OUT ON THE HILL is the official blog of the Victory Congressional Interns. Views expressed do not necessarily reflect those of LGBTQ Victory Institute. Learn more about the internship at victoryinstitute.org/vci.
Snow. I saw it for the first time. It is a wild sight coming from someone who grew up in southwest Florida. I stared at it for a long time, as this strange carpet of cold cotton stuck to my boots and my mind for the rest of the journey. After a few minutes of awe, my feet carry me in an excited jog and my ears intently listen to the sounds of the city. My heavy steps join the symphony of sirens from a motorcade rushing about as much as I am to the Capitol. I stop for a moment now seeing the marbled sight through the branches of deciduous trees whose leaves were lost from the cold. Seeing for the first time that iconic dome, now my new place of work this Spring. Capitol Hill, with all its glistening marble offices, is the same color of snow with my brain reacting in the same delighted disbelief upon seeing it. Yet there it is, and here I am.
The realization of understanding soon hit me and my face became nervous and cheeks about as white as as the Capitol too. Someone like me is not the norm in Congress. Someone like me, by many accounts, really should not have made it this far. But here I am, an openly transgender woman, now working in the hallowed halls of an institution I once only read about in social studies textbooks. It is as real as ever, and my first day working within the legislative branch is now.
Upon arriving, I was received with the kindest welcome I could hope for in such a fast paced environment. I walked the stone halls and columned walls in wonder, with my supervisor vicariously living his own distant nostalgia through my own sparkled eyes. I adventured around the building, and as lost as I physically was in the vastness of history, I had the unique feeling that I belonged. That the work I can do for constituents, as well as for the LGBTQ+ community that has been so kind to me during my struggles, is work that I can be glad to do. But more than that, to work with pride alongside the many LGBTQ+ political nerds such as myself, as we all gradually contribute to a cause greater than ourselves in our pursuit to chisel at the lavender ceiling metaphorically above us. Even gentle expressions of who we really are can make so much of a difference in these halls. A rainbow flag was even set up outside the congressional office, the only one in our building. I smile knowing that this small task, as my first action, is the first of many in a life I hope to dedicate to the betterment of those that love freely.

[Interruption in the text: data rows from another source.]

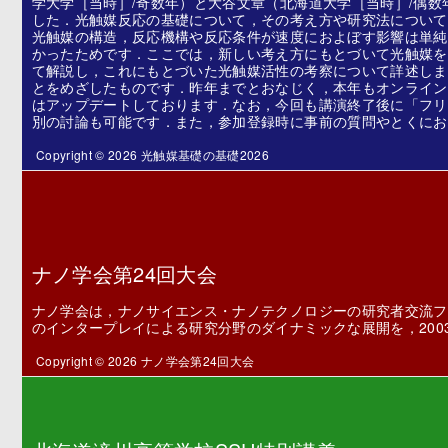
学大学［当時］/奇数年）と大谷文章（北海道大学［当時］/偶数
した．光触媒反応の基礎について，その考え方や研究法について
光触媒の構造，反応機構や反応条件が速度におよぼす影響は単純
かったためです．ここでは，新しい考え方にもとづいて光触媒を
て解説し，これにもとづいた光触媒活性の考察について詳述しま
とをめざしたものです．昨年までとおなじく，本年もオンライン
はアップデートしております．なお，今回も講演終了後に「フリ
別の討論も可能です．また，参加登録時に事前の質問やとくにお
Copyright © 2026 光触媒基礎の基礎2026
ナノ学会第24回大会
ナノ学会は，ナノサイエンス・ナノテクノロジーの研究者交流フ
のインタープレイによる研究分野のダイナミックな展開を，20
Copyright © 2026 ナノ学会第24回大会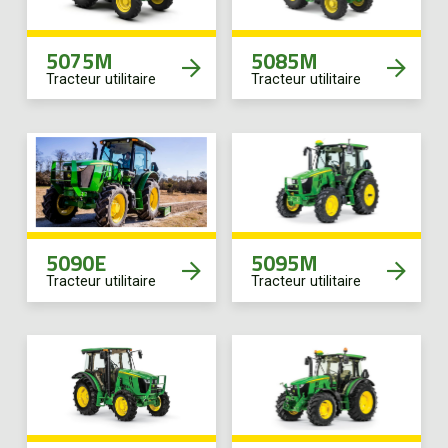
EN
5075M
5085M
Tracteur utilitaire
Tracteur utilitaire
5090E
5095M
Tracteur utilitaire
Tracteur utilitaire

The archaic beliefs that formed the cornerstones of these buildings continue to lurk in my mind. I work in a building built by slaves, and wandered as a tourist to the historical chambers where so many lost the desperate fight for human rights, and where those fights largely continue. This does not dissuade me under the realization that there have been centuries of struggle, but also centuries of progress. Where a single trans girl, such as myself, might help to carry the baton so many have passed through the centuries, and where I can surround myself with those that learned to turn their shame into pride and help me do the same with my own. It is for that reason, despite cold snow on the ground and the wind echoing a coming spring, that I have felt warmer than I ever have in Florida.